----- EXERCISE TEXT -----
That is why stair work often fails in places where the room flooring seems fine. A laminate plank that behaves itself in a bedroom can chip at the stair edge. A glossy timber finish that looks rich in a living room can feel too slick on descent. A loose runner can become a trip point. A hard finish over a creaking timber stair can amplify noise rather than solve anything.
In practical terms, stairs demand better detailing, more accurate measuring, more cutting, tighter edge work, and a stronger safety mindset than flat floors.

Why Dublin and Irish homes make stairs trickier
Irish staircase jobs are rarely textbook neat. In older Dublin terraces, you often find softwood stairs that have been painted three times, patched twice, and squeaked for fifteen years. In suburban semis and duplexes, the stairs may be structurally sound, but the geometry is not always perfect. In apartments, access restrictions, parking, management rules, and acoustic complaints all creep into the job before the first tread is touched.
----- DATA SECTION -----
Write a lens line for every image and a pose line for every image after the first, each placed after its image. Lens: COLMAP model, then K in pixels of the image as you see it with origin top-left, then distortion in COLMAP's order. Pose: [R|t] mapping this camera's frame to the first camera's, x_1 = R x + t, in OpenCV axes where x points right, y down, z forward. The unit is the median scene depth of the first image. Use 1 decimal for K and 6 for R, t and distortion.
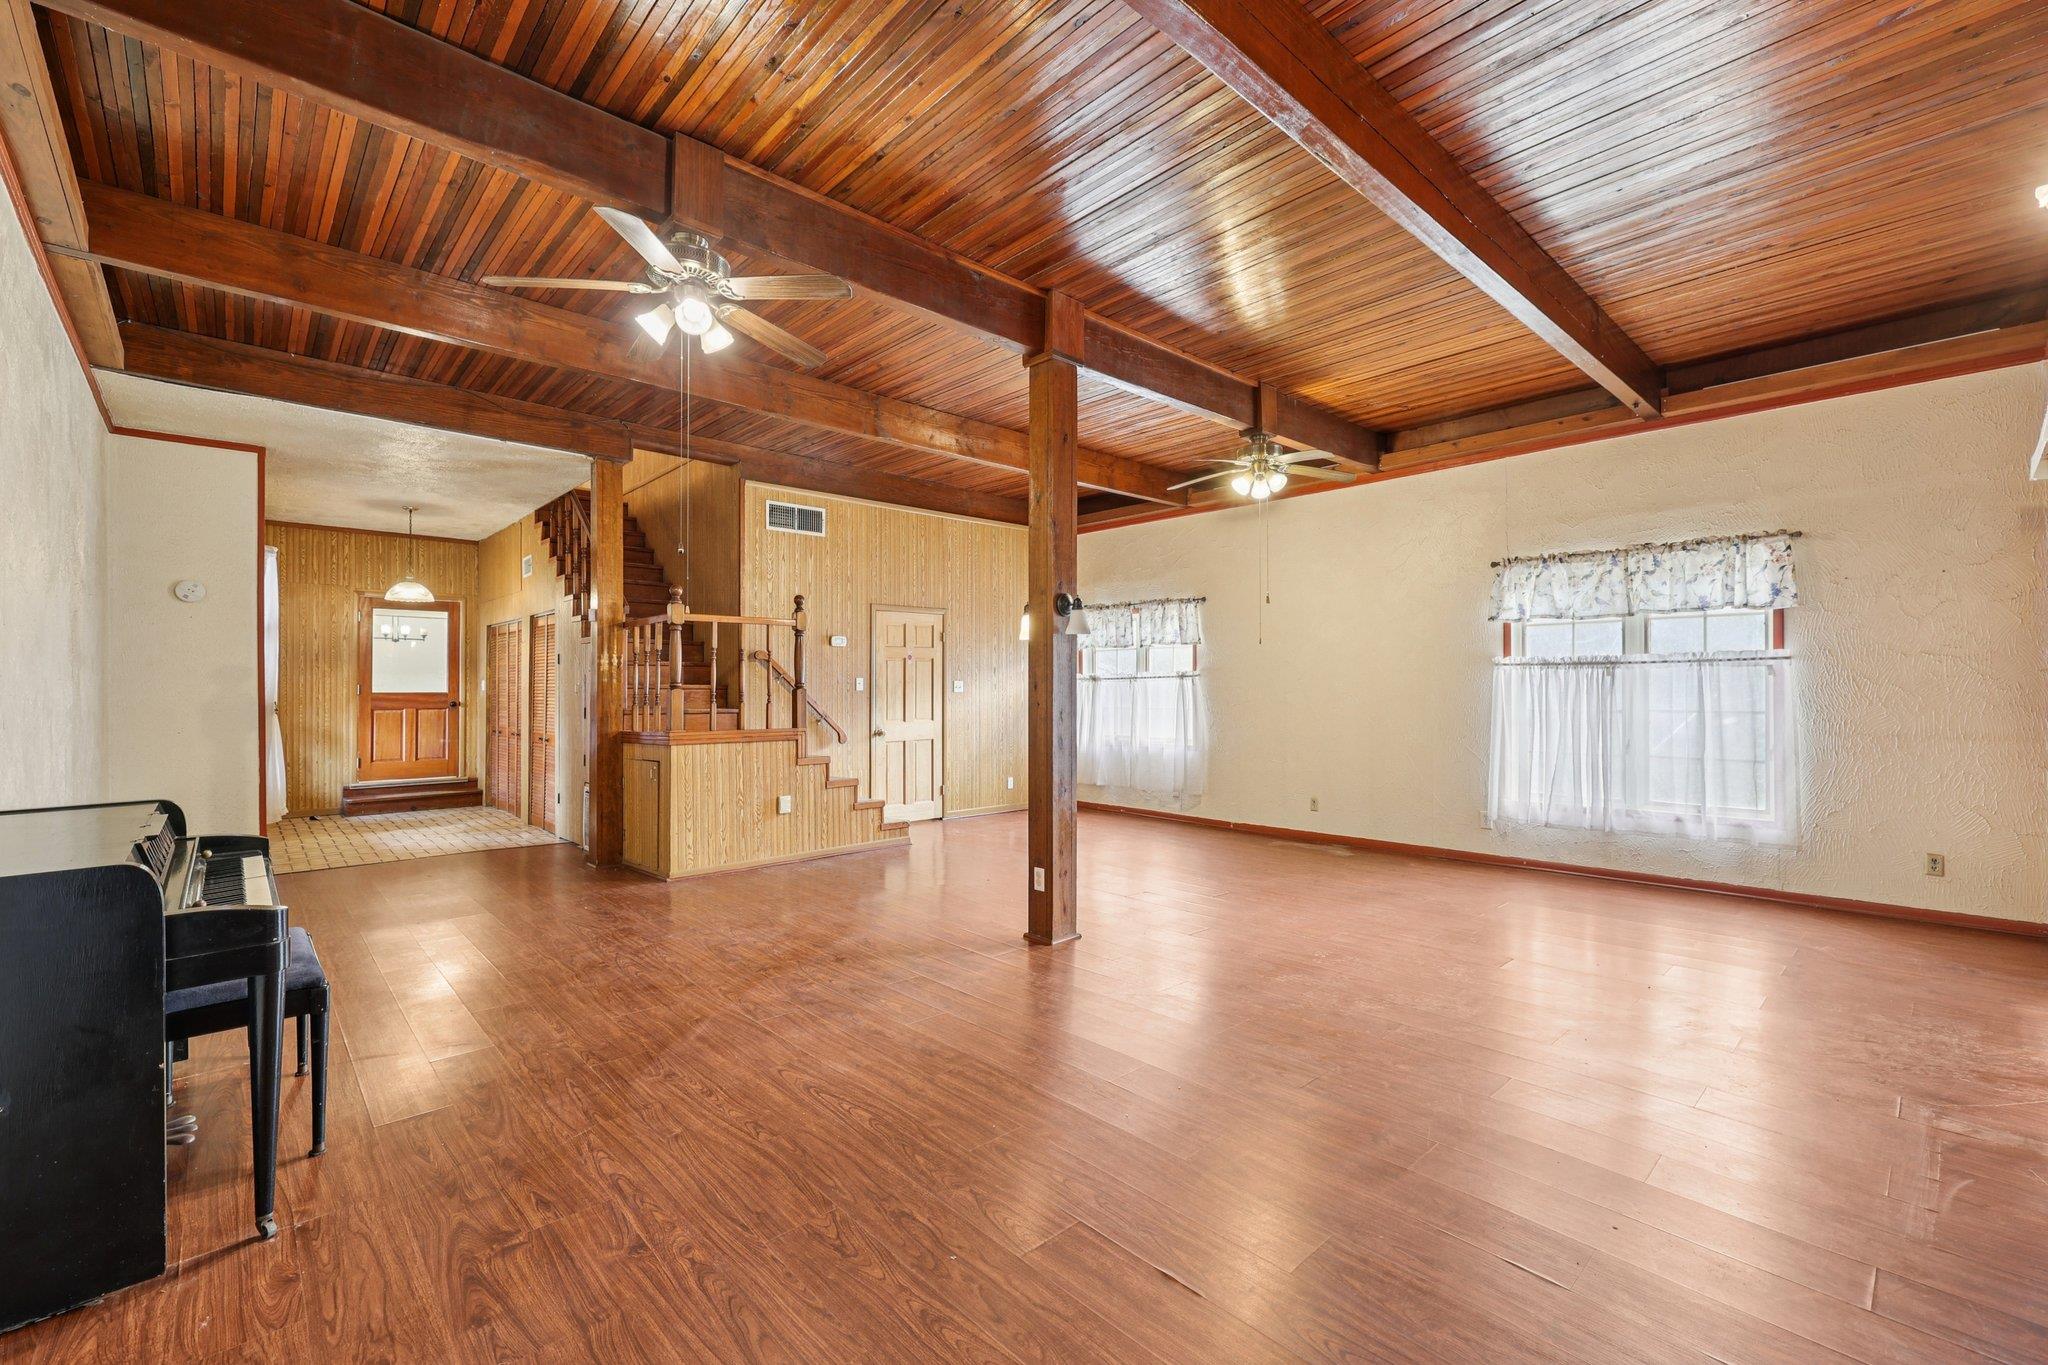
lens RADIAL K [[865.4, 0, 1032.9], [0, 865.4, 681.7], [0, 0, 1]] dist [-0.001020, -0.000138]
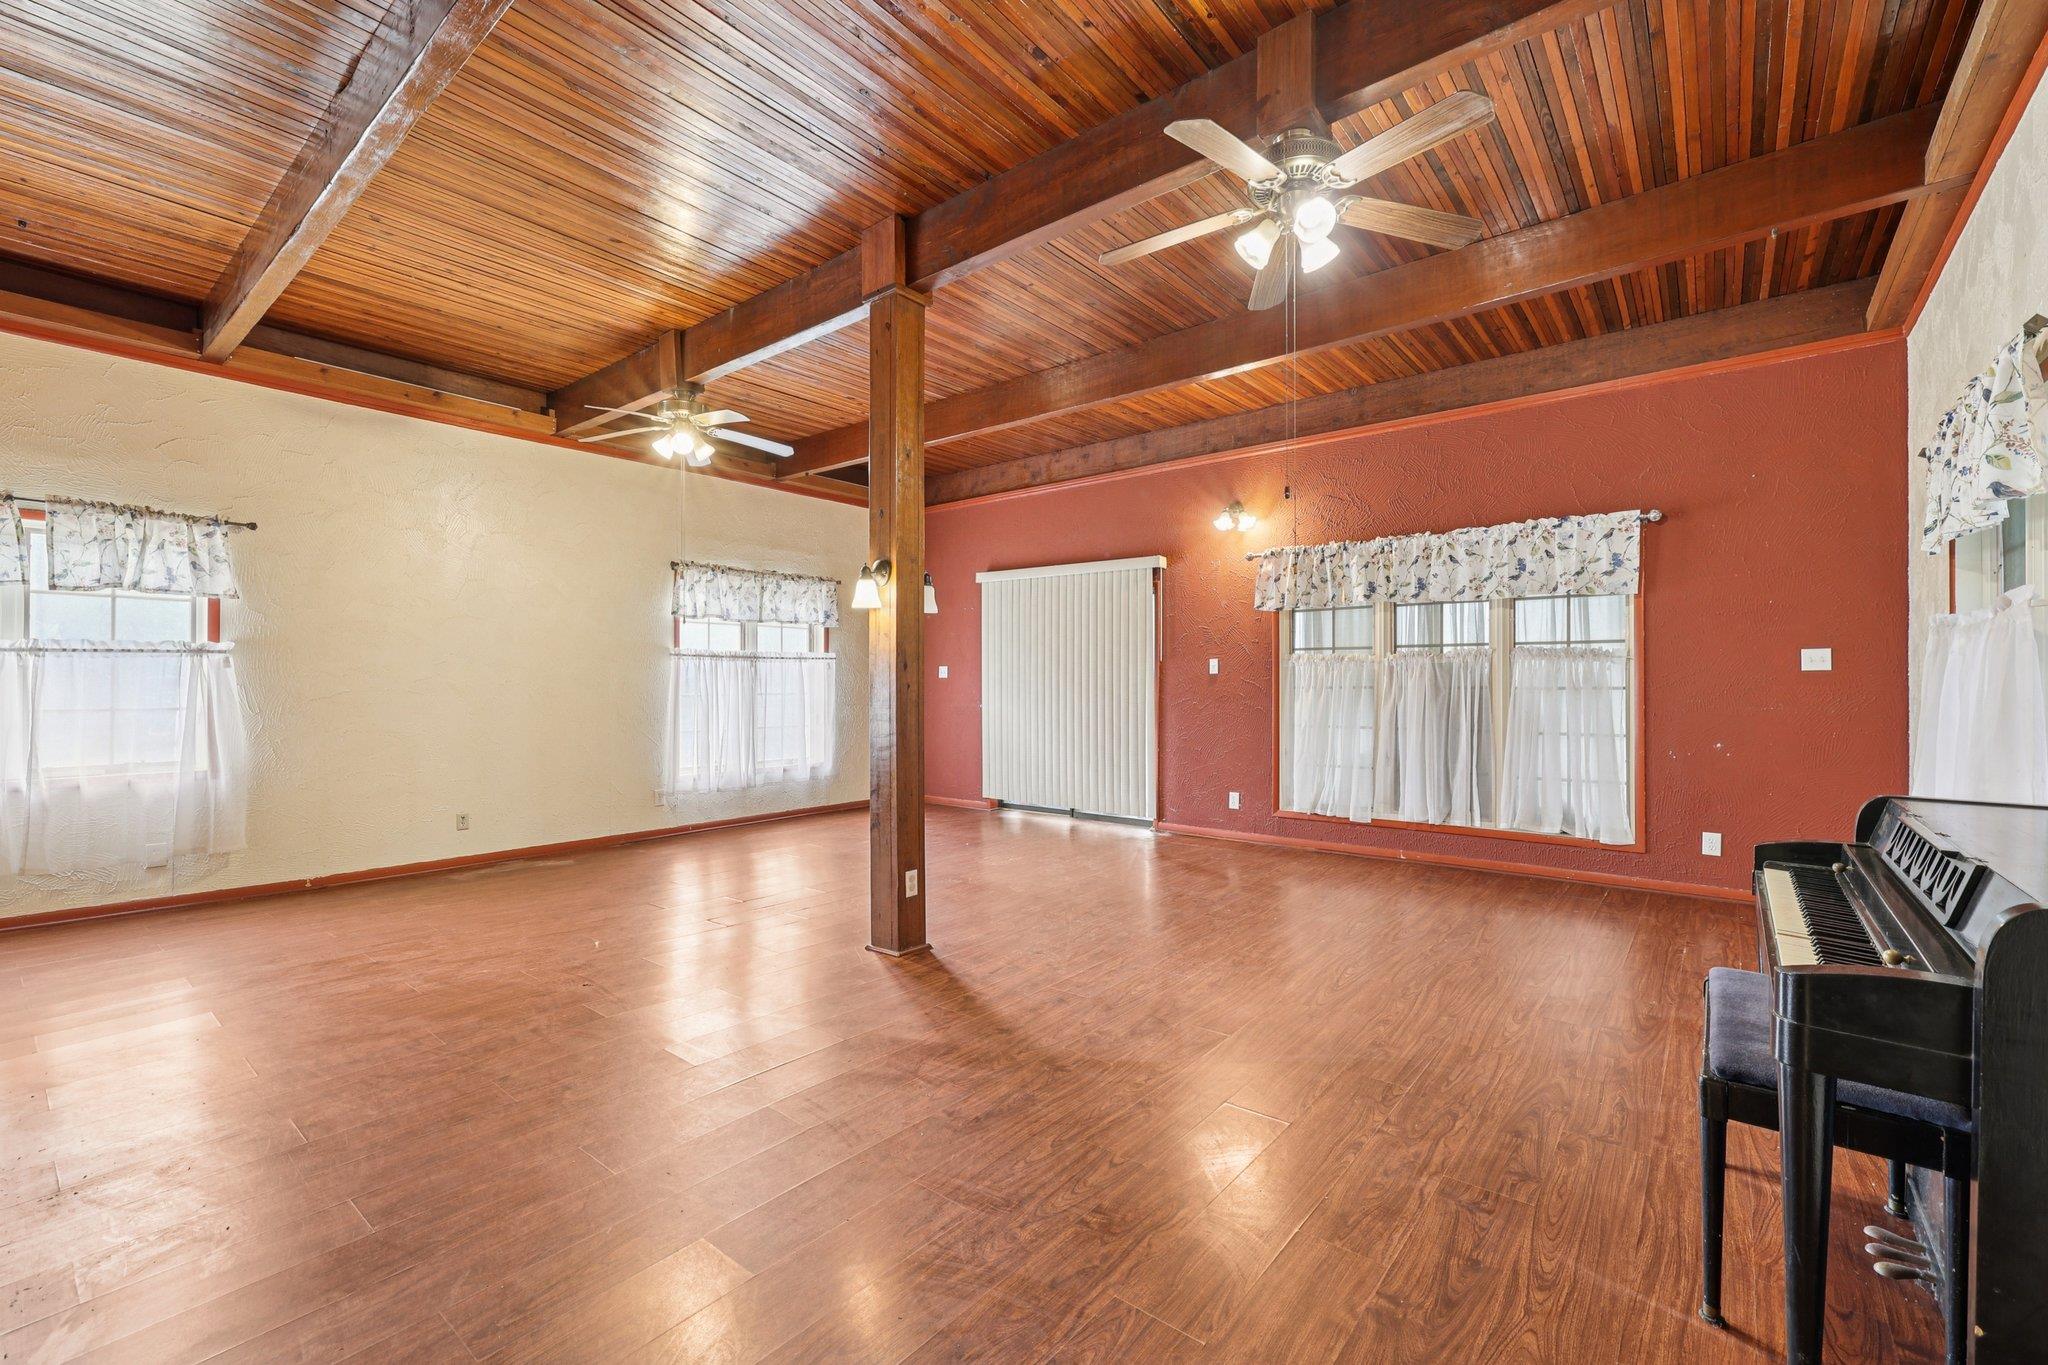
-----
Resume the piece on flooring for stairs in Irish homes, starting after its last sentence.

Irish weather adds its own lovely bit of mischief. Wet shoes, grit, fine dirt, and winter moisture all hit the lower flights hard. Hallways and the first few treads usually wear first. Landings also catch a lot more traffic than homeowners expect, especially where the stair links entrance hall, family bedrooms, and attic conversion.
That is why Dublin and Ireland-wide stair renovations need more than a product brochure. They need the staircase itself assessed honestly: how stable it is, how square it is, how the existing edges are wearing, whether it is safe already, and whether the new finish will make daily life better or just more expensive.

Common staircase types in Dublin and Ireland
Not every stair takes the flooring the same way. The main layouts FBS Flooring would assess differently are these:
Closed straight stairs are usually the easiest to refit and price.
Quarter-turn stairs with winders look normal enough until you start templating each tread.
Open-sided stairs need cleaner edge finishing because the cut lines remain visible.
Bullnose first steps can add disproportionate labour.
Attic conversion stairs often involve tighter geometry and awkward junctions.
Apartment and duplex stairs may bring acoustic and management issues.
Open riser stairs look sharp, but they are far less forgiving from a safety and detailing point of view.
The type of staircase often matters more than the material. A mid-range carpet on a difficult stair can be the smarter choice than forcing premium wood onto a structure that does not want it.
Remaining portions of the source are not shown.